Novel finite-time adaptive sliding mode tracking control for disturbed mechanical systems

Abstract

In this paper, the finite-time tracking control problem of mechanical systems subject to model uncertainties and external disturbances is investigated. A new type of finite-time adaptive sliding mode control approach is proposed based on a novel integral sliding mode surface and a novel parametric adaptation mechanism. The integral sliding mode surface is originally designed by utilizing the adding a power integrator technique. The parametric adaptation mechanism is developed by using a single adaptive updating law to estimate the square of the upper bound of the lumped uncertain term.

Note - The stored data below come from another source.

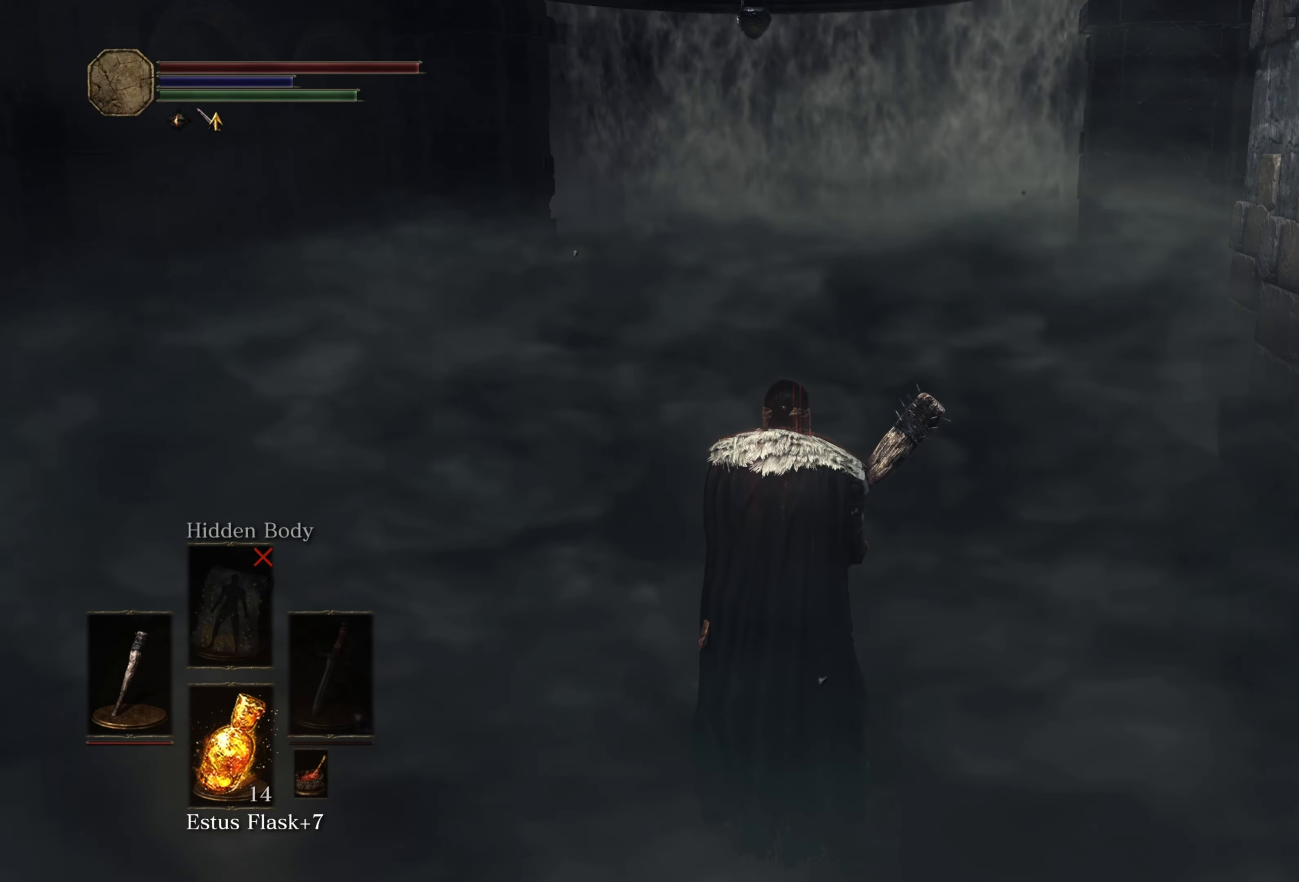
{"buttons": [], "left_stick": "center", "right_stick": "center", "events": []}
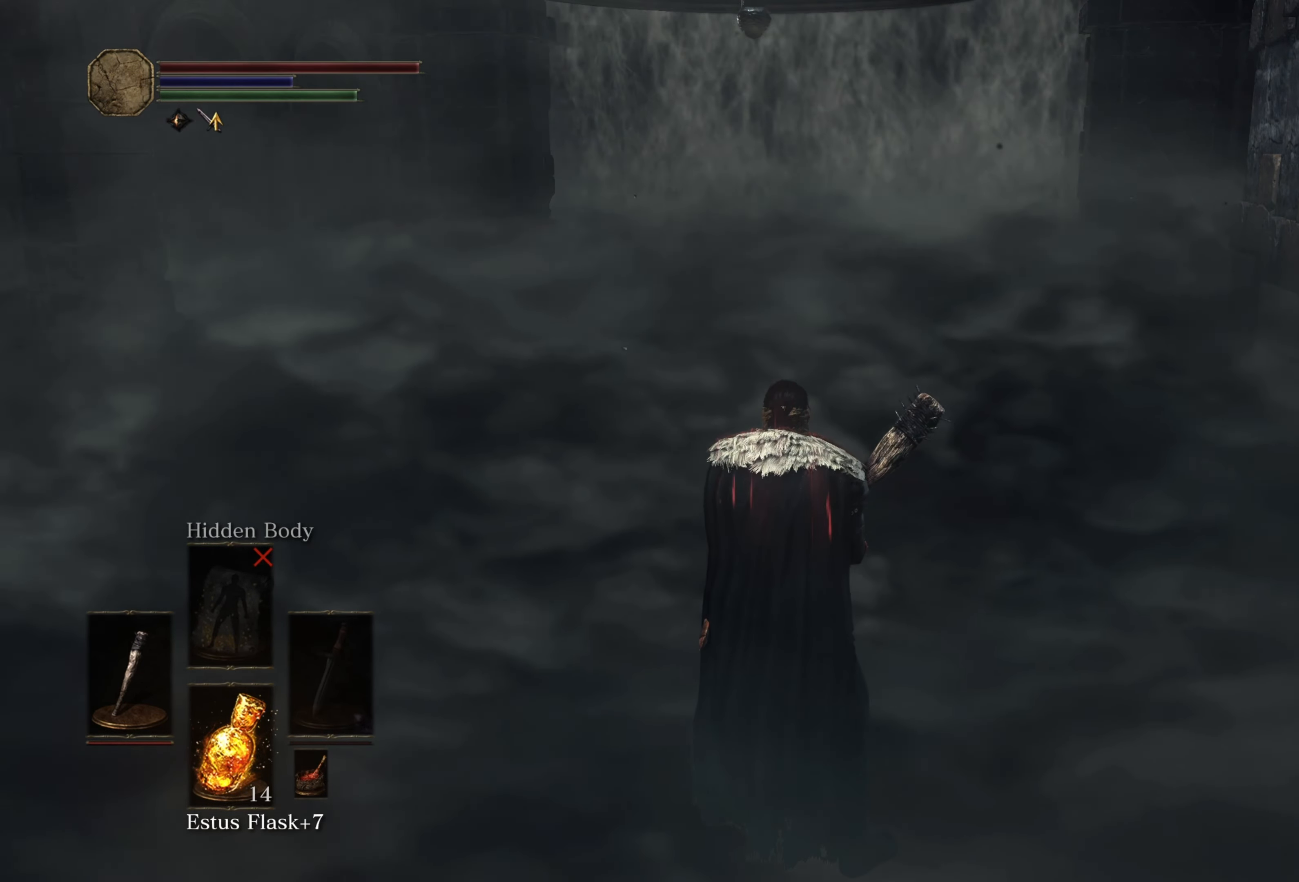
{"buttons": [], "left_stick": "center", "right_stick": "center", "events": []}
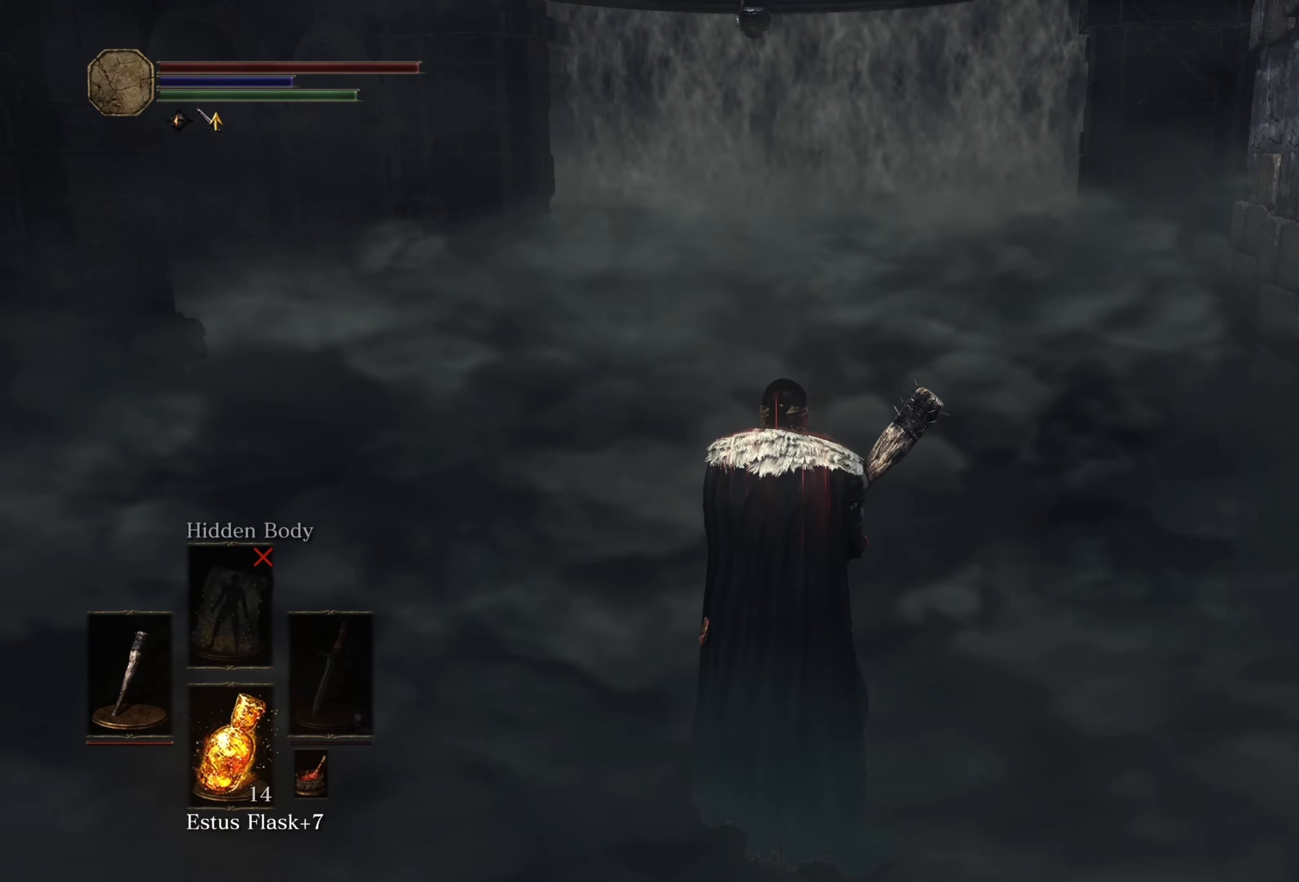
{"buttons": [], "left_stick": "center", "right_stick": "center", "events": []}
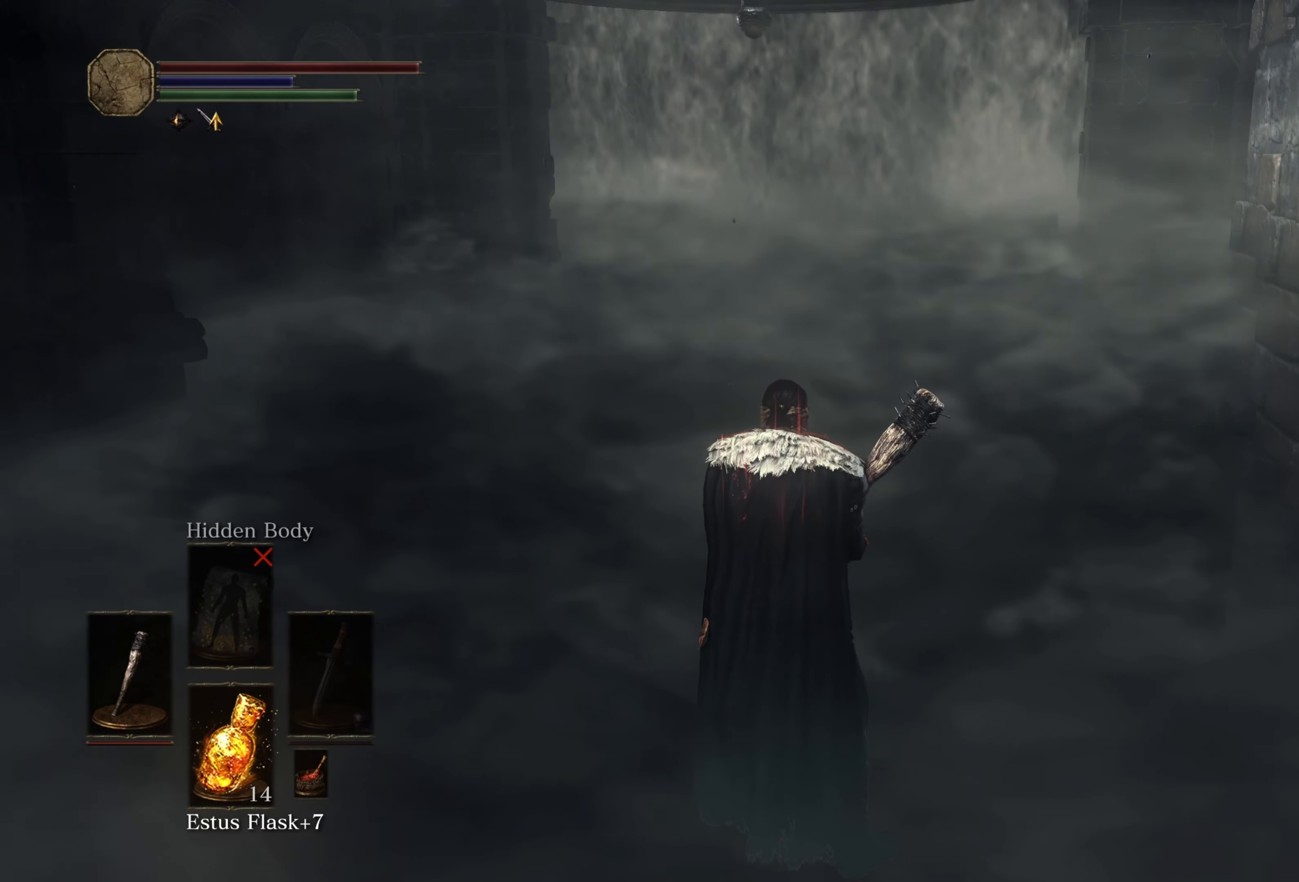
{"buttons": [], "left_stick": "center", "right_stick": "center", "events": []}
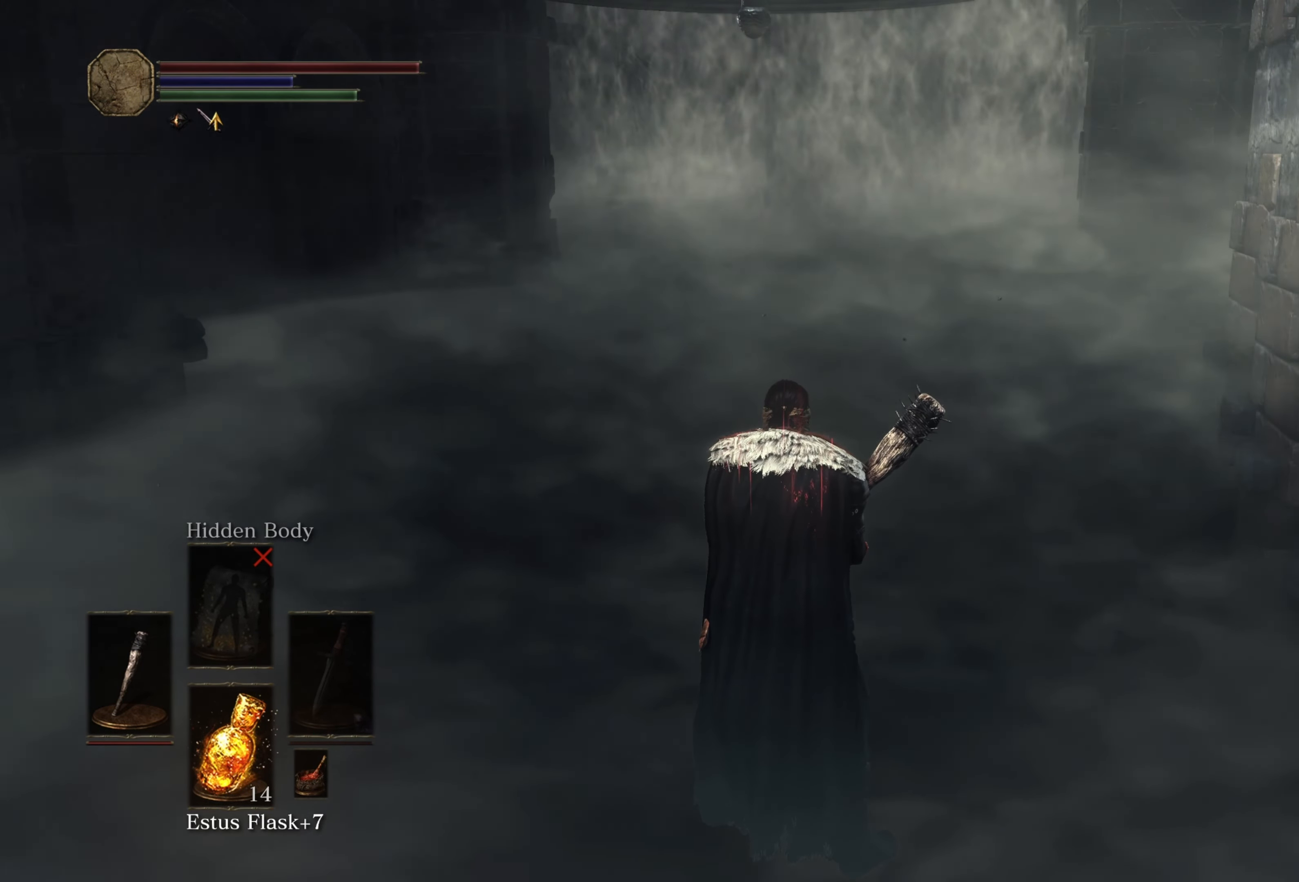
{"buttons": [], "left_stick": "center", "right_stick": "center", "events": []}
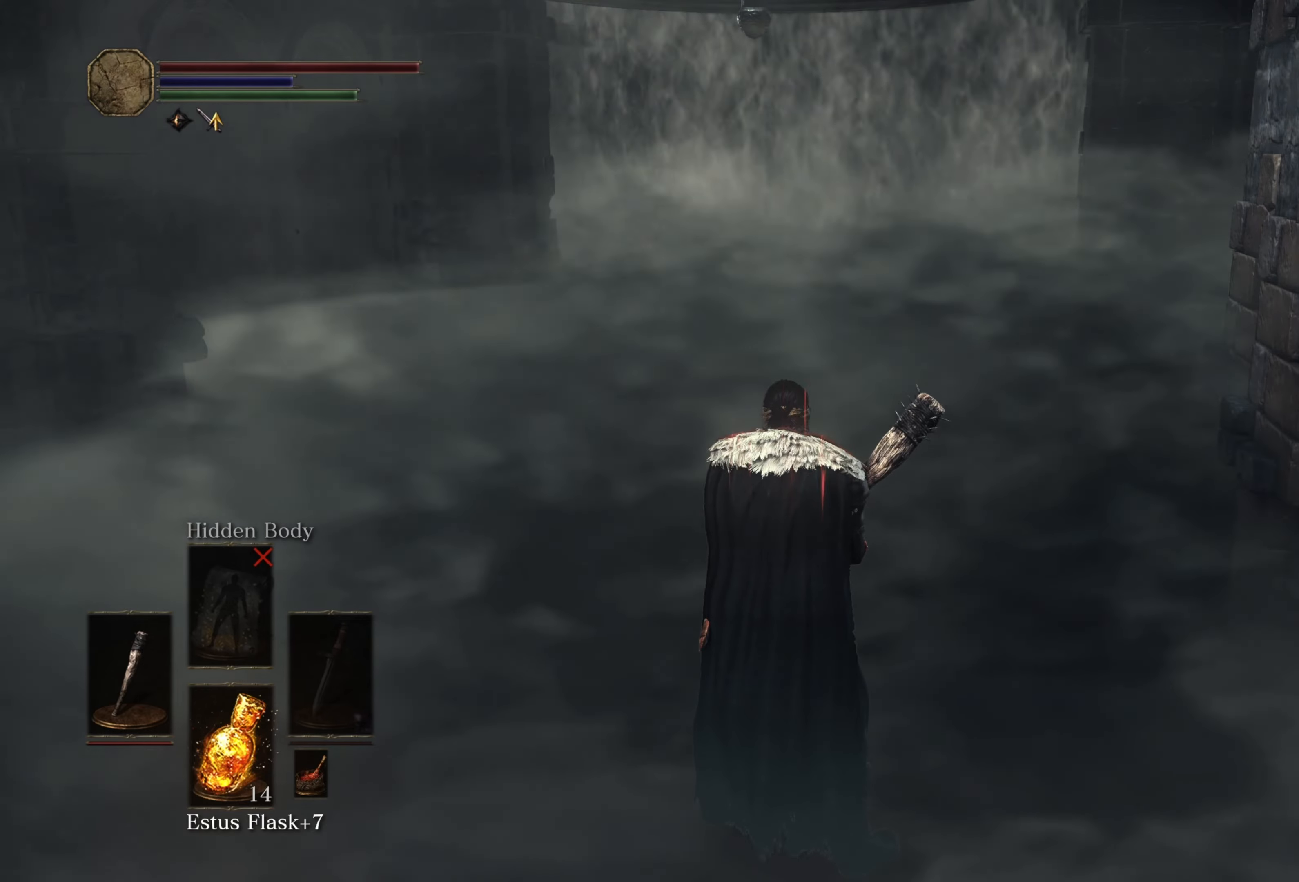
{"buttons": [], "left_stick": "center", "right_stick": "center", "events": []}
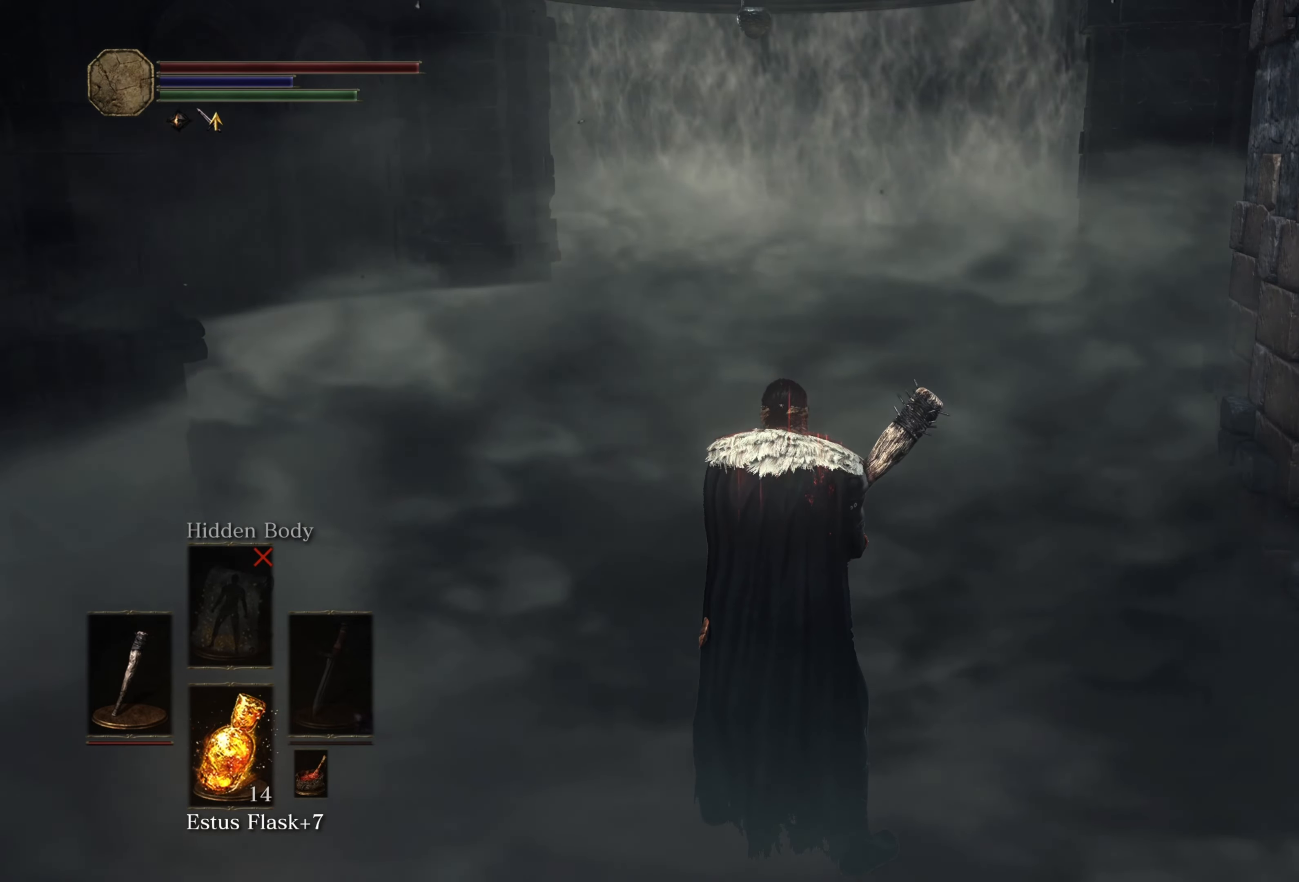
{"buttons": [], "left_stick": "center", "right_stick": "center", "events": [[67, "DPAD_RIGHT", "down"], [117, "DPAD_RIGHT", "up"]]}
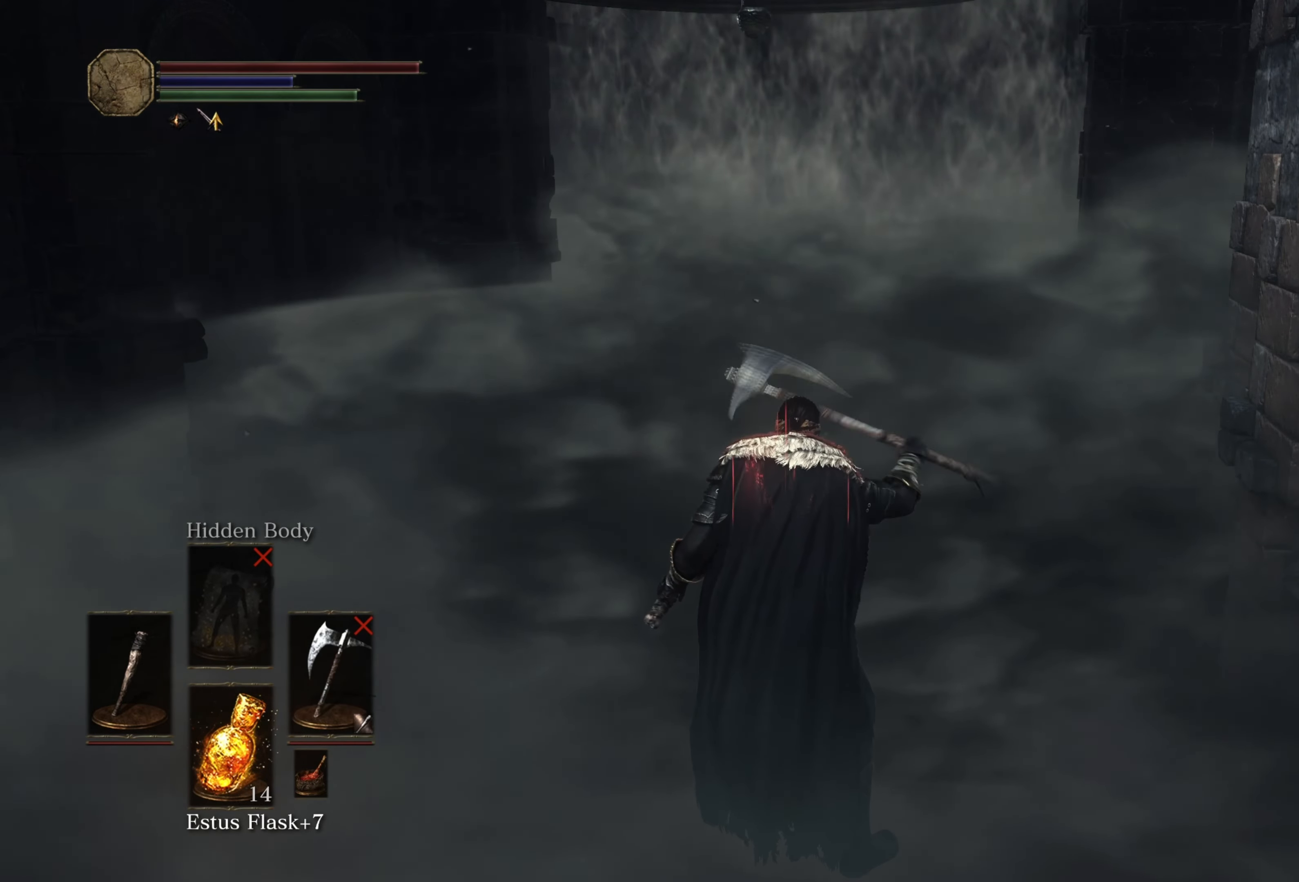
{"buttons": [], "left_stick": "center", "right_stick": "center", "events": [[17, "Y", "down"], [200, "Y", "up"]]}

As compared with the most existing studies, the distinctive features of the proposed controller are threefold. (1) Benefiting from the novel integral sliding mode surface, the proposed controller has no singularity problem inherently existing in the terminal sliding mode control. (2) Owing to the use of novel parametric adaptation mechanism, the proposed controller is smooth and the unexpected chattering phenomenon is significantly attenuated. Moreover, the proposed controller is structurally simple and requires relatively few online calculations, which makes it affordable for practical applications. (3) The practical finite-time stability of the overall closed-loop system is strictly proved. The proposed controller can ensure the position and velocity tracking errors stabilize to the adjustable small neighborhoods around the origin in finite time. Lastly, the effectiveness and advantages of the proposed control approach are illustrated through simulations and comparisons.